Australia and Canada in Afghanistan: Perspectives on a Mission edited by Jack Cunningham and William Maley is a collection of essays concerning Canada’s and Australia’s involvement in Afghanistan. The contributors range from academic to political and military.
As a student of foreign policy and a citizen of the United States, I take great interest in how other countries view the actions of my country. Canada is my closest neighbor and Australia very distant, but both sharing a common British heritage and language. Like many people, I do not agree with everything my country does, regardless of which party is in power. Seeing and understanding the views of neighbors and allies provides a different perspective for me.

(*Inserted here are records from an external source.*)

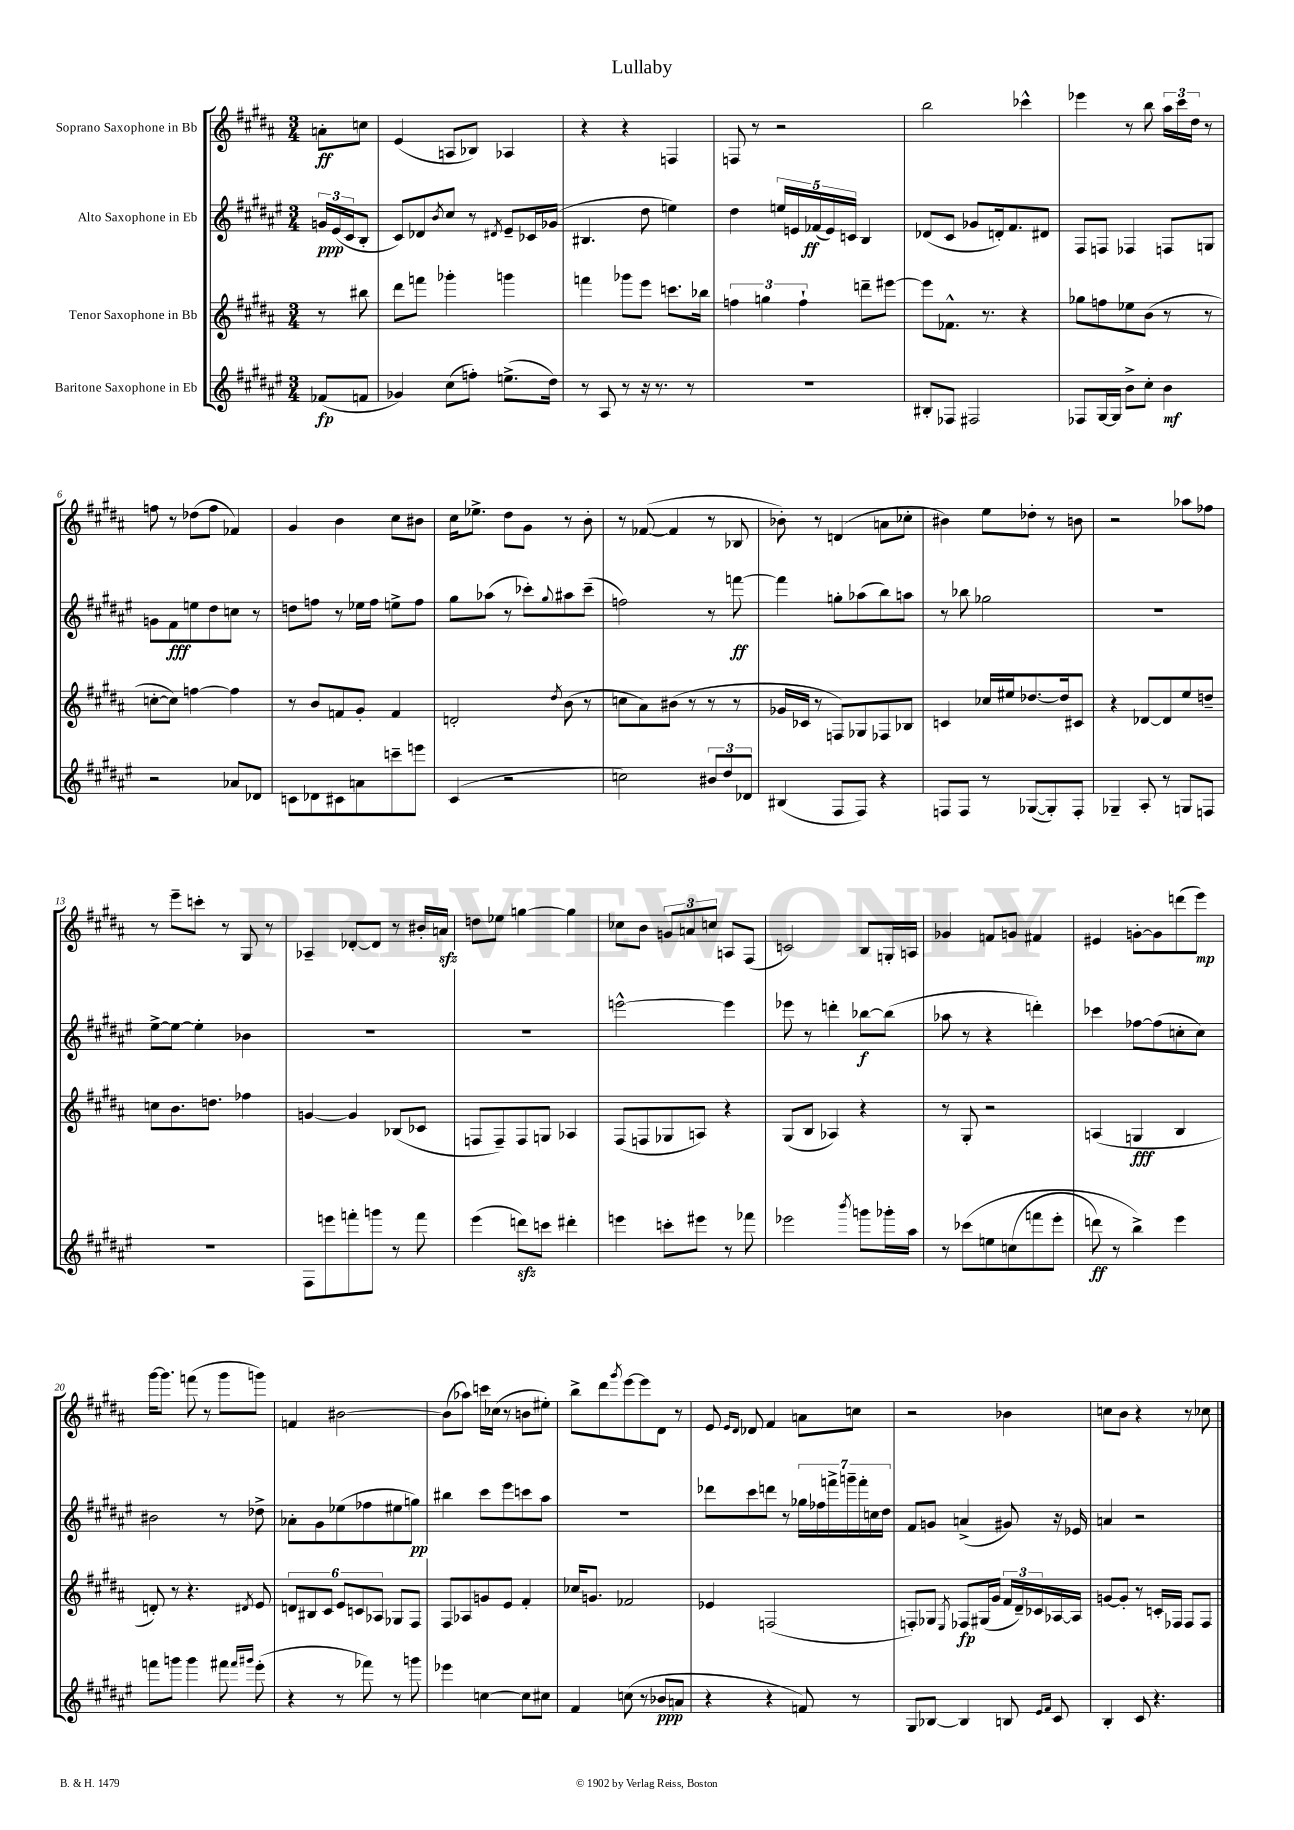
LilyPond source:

\header { title = "Lullaby" }
<<
\new StaffGroup <<
\new Staff = "s0" \with { instrumentName = "Soprano Saxophone in Bb" } {
    \clef treble \key b \major \numericTimeSignature \time 3/4 \partial 4
    a'8-.\ff c''8 |
    e'4( a8 bes8) aes4 |
    r4 r4 f4 |
    f8 r8 r2 |
    b''2 ces'''4-^ |
    ees'''4 r8 b''8 \tuplet 3/2 { ais''16 cis'''16 dis''16 } r8 |
    f''8 r8 des''8( f''8 fes'4) |
    gis'4 b'4 cis''8 bis'8 |
    cis''16 ees''8.-> dis''8 gis'8 r8 b'8-. |
    r8 fes'8~( fes'4 r8 bes8 |
    bes'8-.) r8 d'4( a'8 ces''8-. |
    bis'4) e''8 des''8-. r8 b'8 |
    r2 aes''8 fes''8 |
    r8 e'''8-- c'''8-. r8 gis8 r8 |
    aes4-- des'8~-. des'8 r8 bis'16-. a'16\sfz |
    d''8 ees''8 g''4~ g''4 |
    ces''8 b'8 \tuplet 3/2 { g'8 a'8 c''8 } a8 fis8( |
    c'2) b8 g16-. a16 |
    ges'4 f'8 g'8 fis'4 |
    eis'4 g'8~-. g'8 d'''8( e'''8\mp) |
    gis'''16~ gis'''8. f'''8( r8 gis'''8 g'''8) |
    f'4 bis'2~ |
    bis'8( aes''8) c'''16 ces''16( r8 b'8 eis''8-.) |
    b''8-> dis'''8 \acciaccatura { gis'''8 } e'''8~ e'''8 dis'8 r8 |
    e'8 \grace { e'16 dis'16 } des'8 fis'4 a'8 c''8 |
    r2 bes'4 |
    c''8 b'8 r4 r8 ces''8 \bar "|." |
}
\new Staff = "s1" \with { instrumentName = "Alto Saxophone in Eb" } {
    \clef treble \key fis \major \numericTimeSignature \time 3/4 \partial 4
    \tuplet 3/2 { g'16\ppp eis'16( cis'16 } b8-. |
    cis'8) des'8 \acciaccatura { b'8 } cis''8 r8 \acciaccatura { dis'8 } eis'8-- ces'16 ges'16( |
    bis4. dis''8 e''4) |
    dis''4 \tuplet 5/4 { e''16 e'16 fes'16\ff( e'16) c'16 } b4 |
    des'8( cis'8 ges'8 d'16-.) fis'8. dis'8 |
    fis8 f8 fes4 f8 g8 |
    g'8 fis'8\fff e''8 dis''8 c''8 r8 |
    d''8 f''8 r8 ees''16 f''16 e''8-> f''8 |
    gis''8 aes''8( r8 ces'''8-.) \appoggiatura { gis''8 } ais''8 ces'''8--( |
    f''2) r8 f'''8~\ff |
    f'''4 g''8-. aes''8( b''8) a''8 |
    r8 bes''8 ges''2 |
    R2. |
    eis''8~-> eis''8~ eis''4-. bes'4 |
    R2. |
    R2. |
    e'''2~-^ e'''4 |
    ees'''8 r8 d'''4-. bes''8~\f bes''8( |
    aes''8 r8 r4 d'''4-.) |
    ces'''4 fes''8~ fes''8( c''8-. c''8) |
    bis'2 r8 des''8-> |
    aes'8-. gis'8 ees''8( fes''8 eis''8 g''8\pp) |
    bis''4 cis'''8 eis'''8 c'''8 ais''8 |
    R2. |
    des'''8 cis'''8 d'''8 r8 \tuplet 7/4 { ges''16 fes''16 f'''16-> g'''16-- f'''16-. c''16 dis''16 } |
    fis'8 g'8 a'4->( gis'8) r16 ees'16 |
    a'4 r2 \bar "|." |
}
\new Staff = "s2" \with { instrumentName = "Tenor Saxophone in Bb" } {
    \clef treble \key b \major \numericTimeSignature \time 3/4 \partial 4
    r8 bis''8 |
    dis'''8 f'''8 ges'''4-. g'''4 |
    f'''4 ges'''8 e'''8 c'''8. bes''16 |
    \tuplet 3/2 { f''4 g''4 f''4-! } d'''8-- eis'''8~ |
    eis'''8 fes'8.-^ r8. r4 |
    ges''8 f''8 ees''8 b'8( r8 r8 |
    c''8~-. c''8) f''4~ f''4 |
    r8 b'8 f'8 gis'8-. f'4 |
    d'2-. \acciaccatura { dis''8 } b'8( r8 |
    c''8 ais'8) bis'8( r8 r8 r8 |
    ges'16 ces'16 r8 f8) ges8 fes8 bes8 |
    c'4 ces''16 eis''16 des''8.~ des''16 cis'8 |
    r4 des'8~ des'8 e''8 d''8-- |
    c''8 b'8. d''8. fes''4 |
    g'4~ g'4 bes8( ces'8 |
    f8 f8--) f8 g8 aes4 |
    fis8( f8 ges8 a8) r4 |
    gis8( b8 aes4) r4 |
    r8 gis8-. r2 |
    a4( g4\fff b4 |
    d'8-.) r8 r4. \acciaccatura { dis'8 } e'8 |
    \tuplet 6/4 { d'8 bis8 cis'8 e'8 c'8 aes8 } ges8 fis8 |
    fis8 aes8 g'8 e'8 fis'4-. |
    ces''16 g'8. fes'2 |
    ees'4 f2( |
    f8-.) ges8 \acciaccatura { e8 } fes8\fp gis16( gis'16 \tuplet 3/2 { fis'16 dis'16--) ces'16 } aes16~ aes16 |
    g'8~ g'8-. r8 c'16-. fes16 fes8 fes8 \bar "|." |
}
\new Staff = "s3" \with { instrumentName = "Baritone Saxophone in Eb" } {
    \clef treble \key fis \major \numericTimeSignature \time 3/4 \partial 4
    fes'8\fp( f'8 |
    ges'4) cis''8( f''8-.) e''8.->( dis''16) |
    r8 ais8 r8 r16 r8. r8 |
    R2. |
    bis8-. fes8 fis2 |
    fes8 gis16~ gis16 b'8-> cis''8-. b'4\mf |
    r2 aes'8 des'8 |
    c'8 des'8 cis'8 a'8 c'''8-- e'''8 |
    cis'4( r2 |
    c''2) \tuplet 3/2 { bis'8 dis''8 des'8 } |
    bis4( fis8 fis8) r4 |
    f8 f8 r8 ges8~( ges8-.) f8-. |
    ges4-- ais8-. r8 g8 f8 |
    R2. |
    fis8 e'''8 f'''8-. g'''8 r8 f'''8 |
    eis'''4( d'''8\sfz) c'''8 dis'''4-. |
    e'''4 c'''8-. eis'''8 r8 fes'''8 |
    ees'''2 \acciaccatura { b'''8 } g'''8 ges'''16-. ais''16 |
    r8 ces'''8\( e''8 c''8( f'''8 eis'''8-. |
    d'''8\ff) r8 b''4->\) eis'''4 |
    f'''8 g'''8 g'''4 fis'''8 \grace { fis'''16 gis'''16 } eis'''8-.( |
    r4 r8 fes'''8) r8 g'''8 |
    ees'''4 c''4~ c''8 cis''8 |
    fis'4 c''8( r8 bes'8\ppp a'8 |
    r4 r4 f'8) r8 |
    gis8 bes8~ bes4 b8 \grace { eis'16 fis'16 } cis'8 |
    b4-. cis'8 r4. \bar "|." |
}
>>
>>
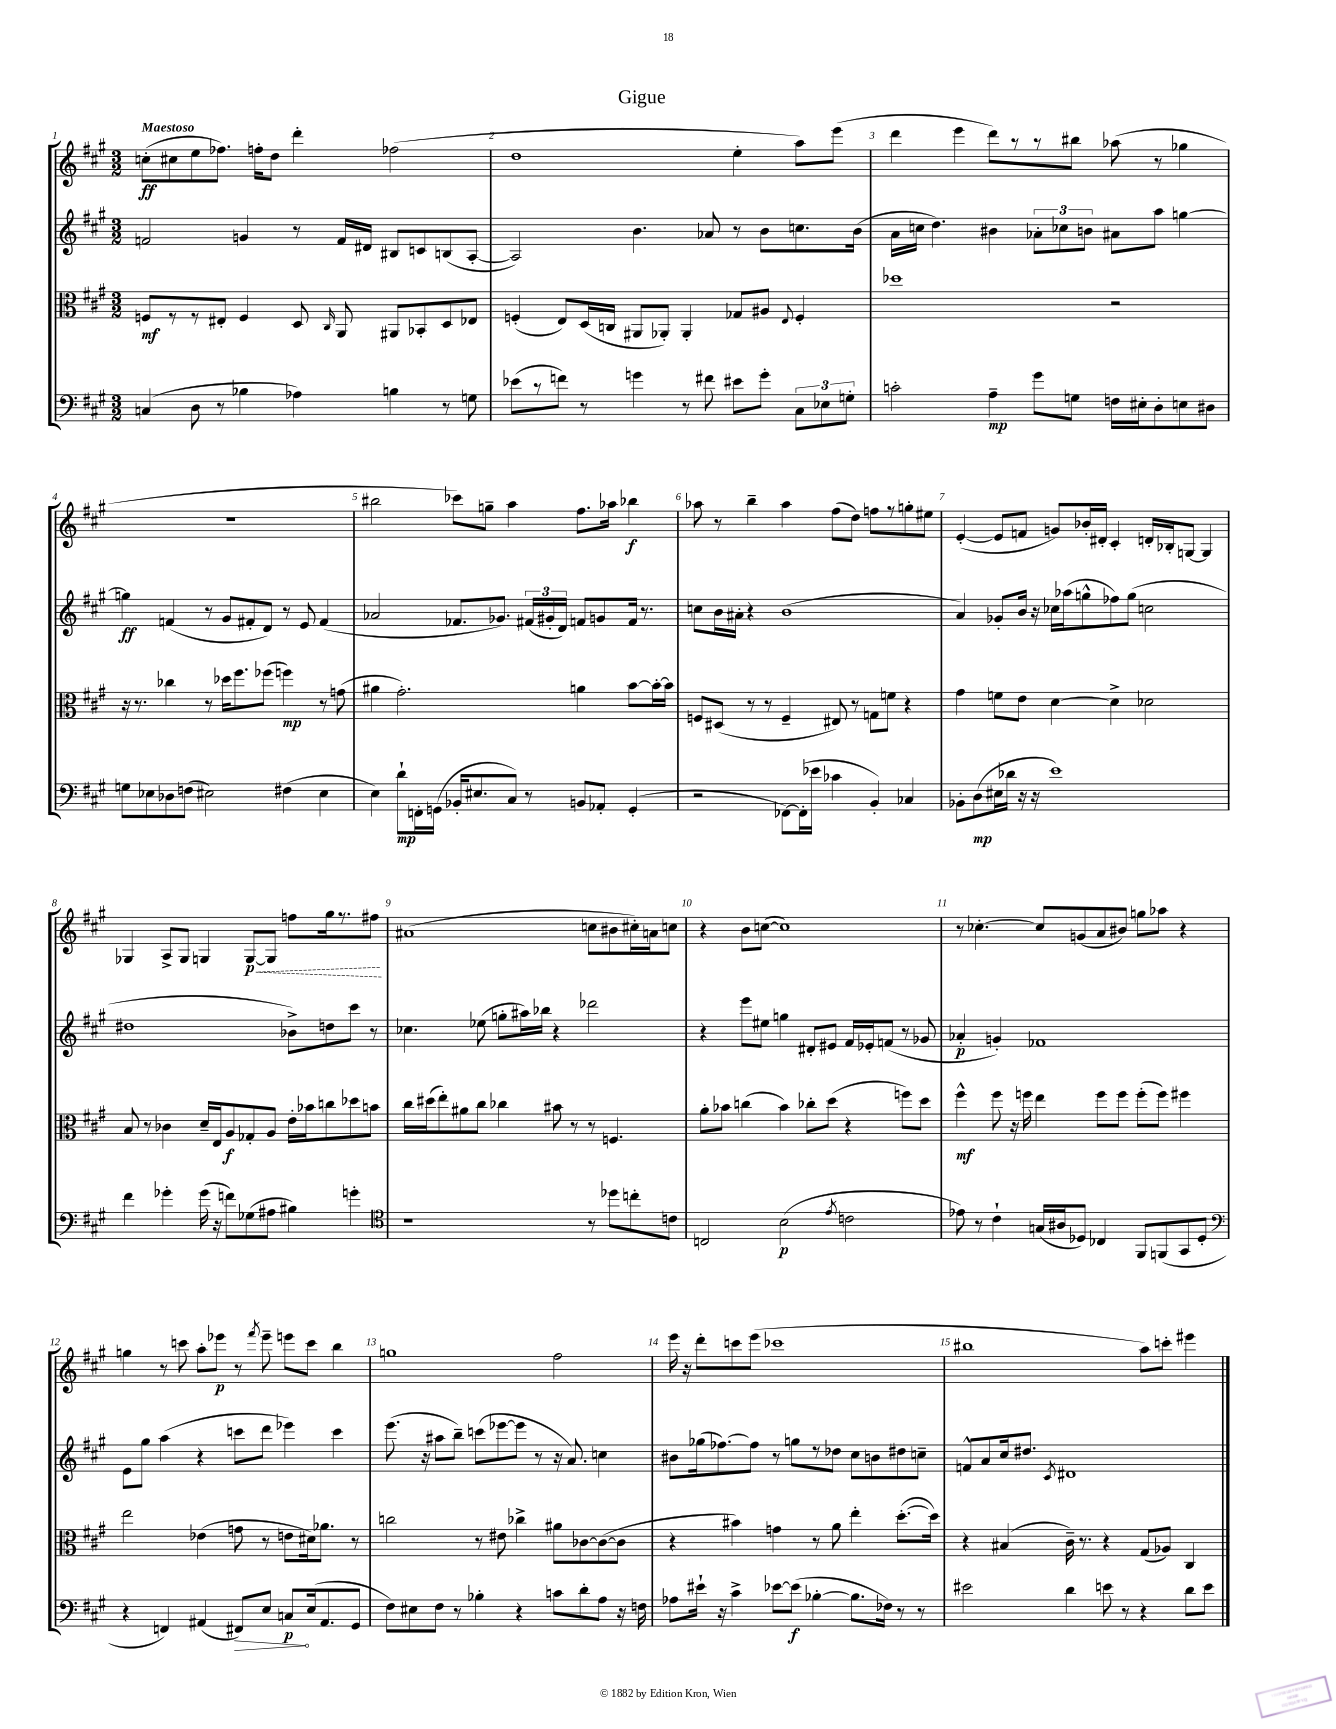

Canada entered the fight in Afghanistan when Article 5 of the NATO charter was invoked for the first time. An attack on one member will be seen as an attack on all members. Canada dutifully rose to its position. I see this as a bit beyond what the original charter intended. Article 5 was directed at the Soviet Union and not a third world country. Canada took even more of a leading role in Afghanistan as a NATO member when the US concentrated its efforts in Iraq and left Afghanistan to NATO. Canada declined to participate in Iraq but felt the need to prove itself as a NATO member outside of Britain’s shadow. Canada has a long and proud history of peacekeeping, but Afghanistan proved to be different than previous missions.
Australia is connected to the United States by the ANZUS treaty (Australia New Zealand United States). Australia has sided with the United States before. They participated in the Vietnam War along the United States. They also became part of the “Coalition of the Willing” in Iraq contributing special forces and F-18 Hornets. Australia later became involved in the nation building process.
Two countries contributed to a war brought on by the attack of the United States. The attack, arguably, was brought on by US foreign policy in the region. Neither Canada nor Australia was threatened by Al-Qaeda and by siding with the United States would make them targets. There is the common belief that countries want to remain close to and in the good favor of the United States. The primary reason is security. Nations under the US security umbrella do not have to build huge militaries to protect themselves. It is a recent theory that China opened to the US in the 1970s as a way to relieve the pressure of forty-two Soviet divisions on their border. Smaller military budgets mean more money is available for other uses. Still, when called nations willing show up to do their part.
Afghanistan proved to be unique for both countries. The peacekeeping and public works projects to win hearts and minds were still being conducted in hot zones. Unlike most peacekeeping missions, peace had not been realized (and still hasn’t) in most of the country. Regional and tribal disputes and struggles for power hampered any reconstruction work. Problems with public opinion varied and changed in both countries. Perhaps reminiscent of World War I, no one expected a war with a third world country to last almost a decade and a half.
Australia and Canada in Afghanistan: Perspectives on a Mission provides several different opinions on the involvement and lessons learned in Afghanistan. It was a war that looked liked it was nearly complete, and then the country that retaliated for the attack on its own home soil became distracted and decided to fight another war leaving Afghanistan to NATO and other allies. Australia and Canada in Afghanistan: Perspectives on a Mission is informative and covers a variety of issues that go beyond war fighting. Although classified as “Contemporary Canadian Issues” by the publisher, it well worth the read for Americans interested in the effects and opinions of its foreign policy and its relationship with its allies.